No primeiro mês tive bastante dificuldade, pois ela queria ficar o dia inteiro no peito, se confortando e ninando nele. Eu tentei muito a chupeta, pois mesmo com todo apego que quero pra ela, é muito cansativo para a mãe ficar com um bebê no colo o dia inteiro. 

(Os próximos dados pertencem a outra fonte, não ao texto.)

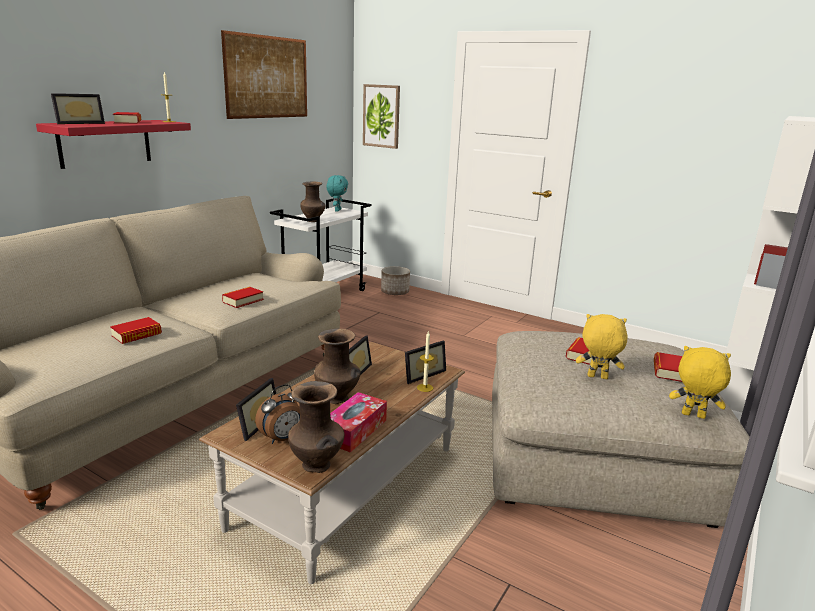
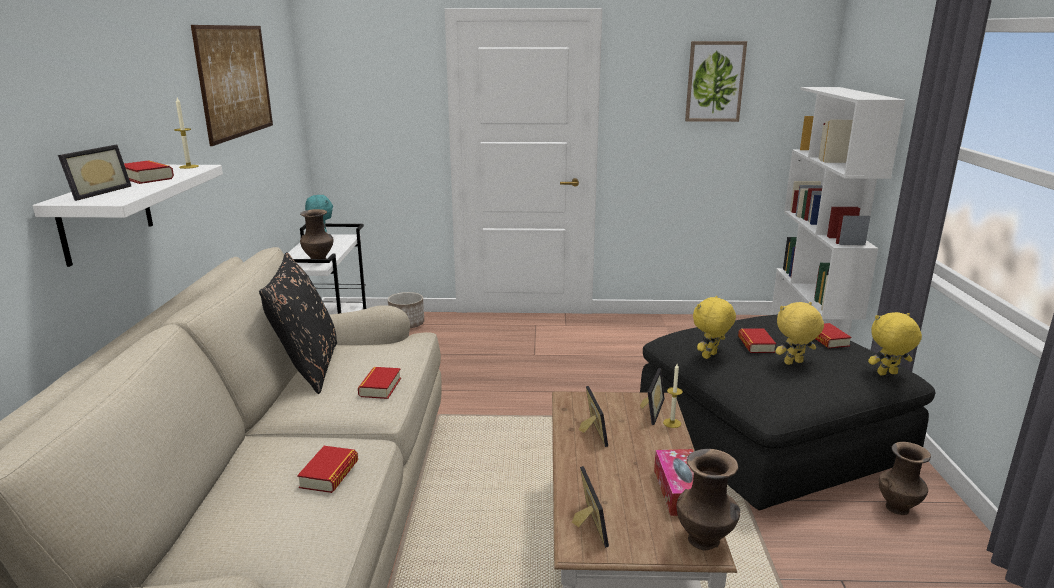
camera: 30 degrees left, 0 degrees up
(105, 143) = (106, 213): red shelf -> white shelf
(224, 280) = (308, 368): none -> black pillow
(282, 439) = (635, 529): alarm clock -> none
(338, 399) = (618, 465): brown vase -> brown vase (898, 508)
(381, 116) = (348, 112): picture -> picture (714, 81)
(529, 352) = (710, 356): none -> yellow plush toy
(592, 456) = (769, 438): beige ottoman -> black ottoman

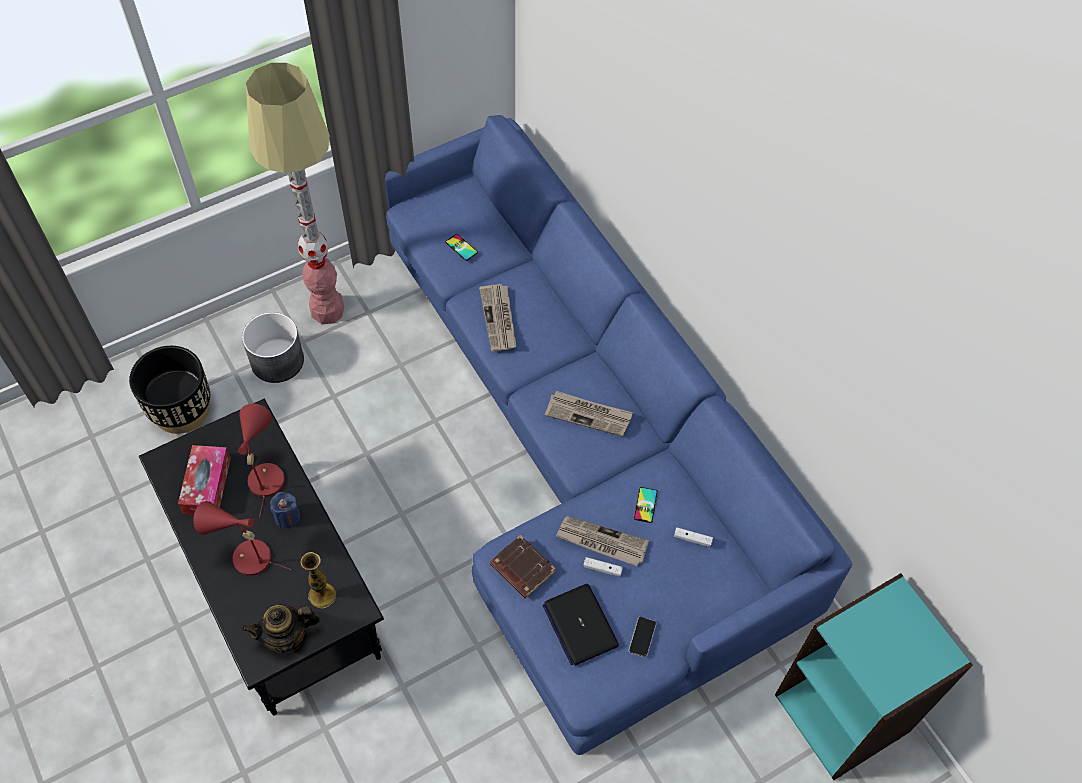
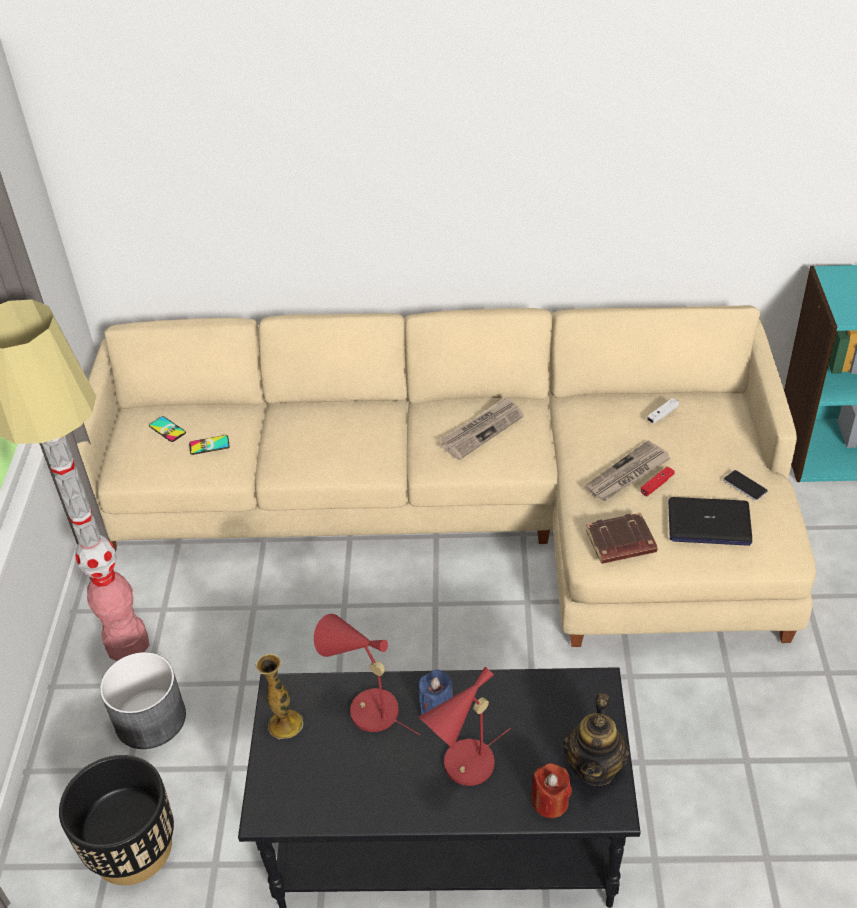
camera: 55 degrees left, 15 degrees down
(207, 485) = (337, 774): tissue box -> none
(244, 621) = (550, 802): none -> red candle
(322, 595) = (560, 712): vase -> vase (285, 724)
(499, 319) = (321, 450): newspaper -> none
(583, 455) = (471, 508): blue sofa -> beige sofa
(602, 569) = (657, 484): white game controller -> red game controller
(645, 505) = (607, 430): phone -> phone (167, 429)

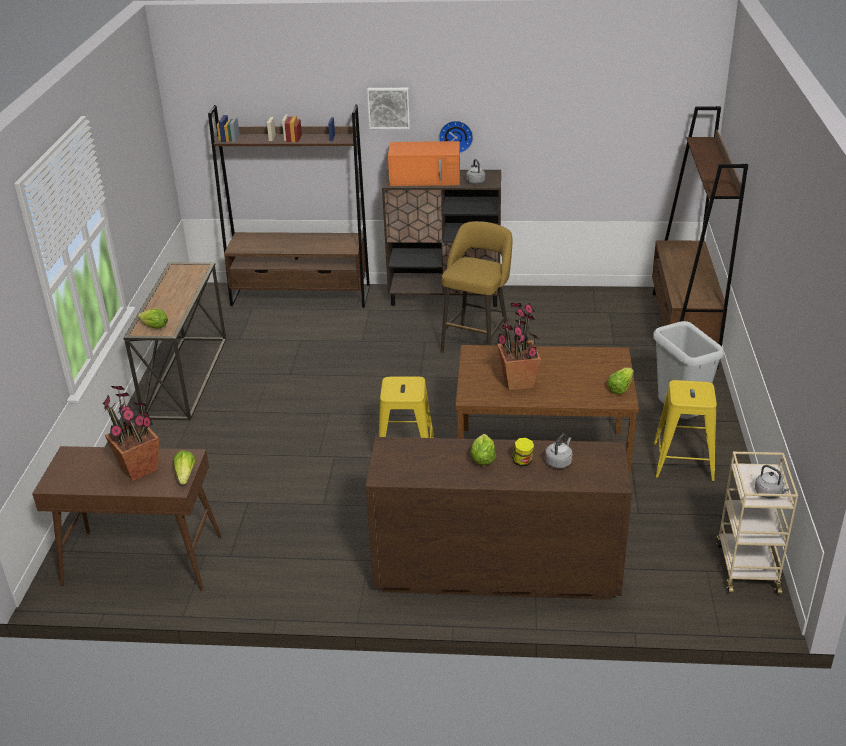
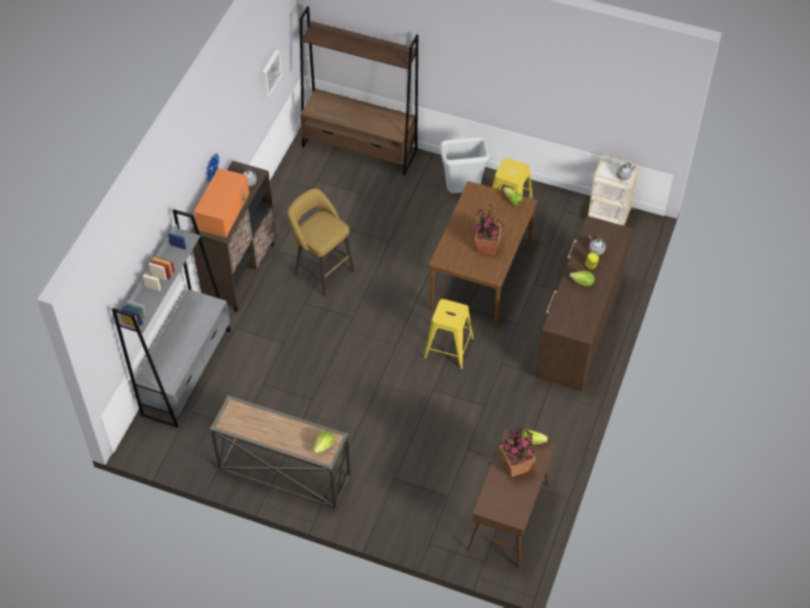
camera: 75 degrees left, 20 degrees up
(301, 296) = (187, 372): brown bookcase -> grey bookcase
(389, 107) = (181, 191): picture -> picture (270, 72)

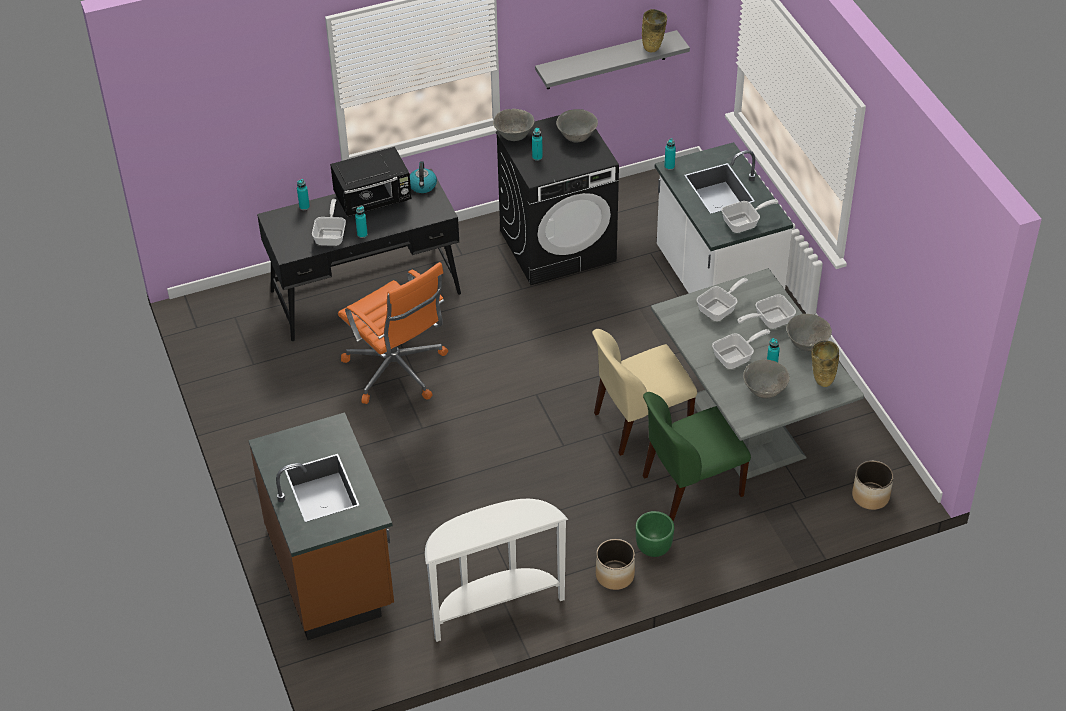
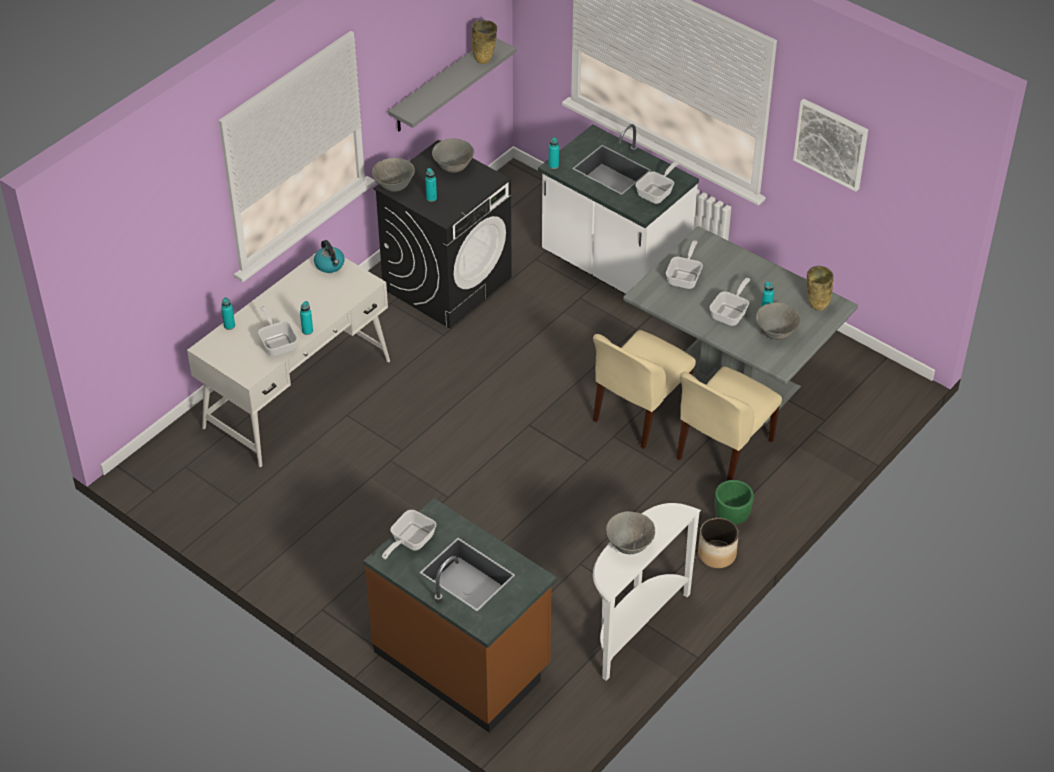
camera: 30 degrees left, 0 degrees up
(366, 292) = (298, 393): black desk -> white desk
(374, 200) = (293, 295): black microwave -> none
(397, 371) = (385, 455): orange office chair -> none
(690, 486) = (723, 451): green chair -> beige chair
(769, 320) = (734, 271): frying pan -> frying pan (409, 542)
(806, 344) = (780, 279): grey bowl -> grey bowl (629, 545)
(871, 496) = (875, 397): planter -> none
(891, 227) = (831, 143): none -> picture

Tentei diversos tipos, e a que ela mais se adaptou no inicio foi essa da Avent, que eu colocava com o dedo, e bastava tirar que ela cuspia. 

 

Todas as outras, até os 2 meses, quando eu tentava, ela fazia aquela cara de ânsia de vômito e botava pra fora chorando…   Com o tempo, na hora daquele chorinho de dengo (sabendo que ela estava alimentada e só queria um conforto a mais da sucção), fui tentando, e aos 3 meses ela já está mais conformada com a chupeta. E não vejo perspectiva de que abandone meu peito, por isso, vou me rebelar um pouquinho contra a OMS e dar a chupeta pra a horinha do sono. Ela só usa nessa hora, e logo que dorme, cospe, e não chora a noite pedindo mais. Mas acho que se um bebê prefere a chupeta/mamadeira ao seio, a mãe deve repensar o uso destes. Quanto aos prejuízos aos dentes, se usada com moderação (pra hora de dormir) e até os 3 anos no máximo, os prejuízos, na maioria das situações, são contornados até sem uso do aparelho. Contei aqui como foi que Malu abandonou a chupeta dela pouco antes de completar os 3 aninhos, e posso garantir que não houve traumas.    Dessa forma, posso dizer que, aqui em casa, a chupeta tem sido muito mais amiga do que vilã, portanto, seguiremos com ela por mais uns 2 aninhos na vida de nossa caçulinha.   E vocês, me contem como fazem com a chupeta por aí… Beijocas, Lika.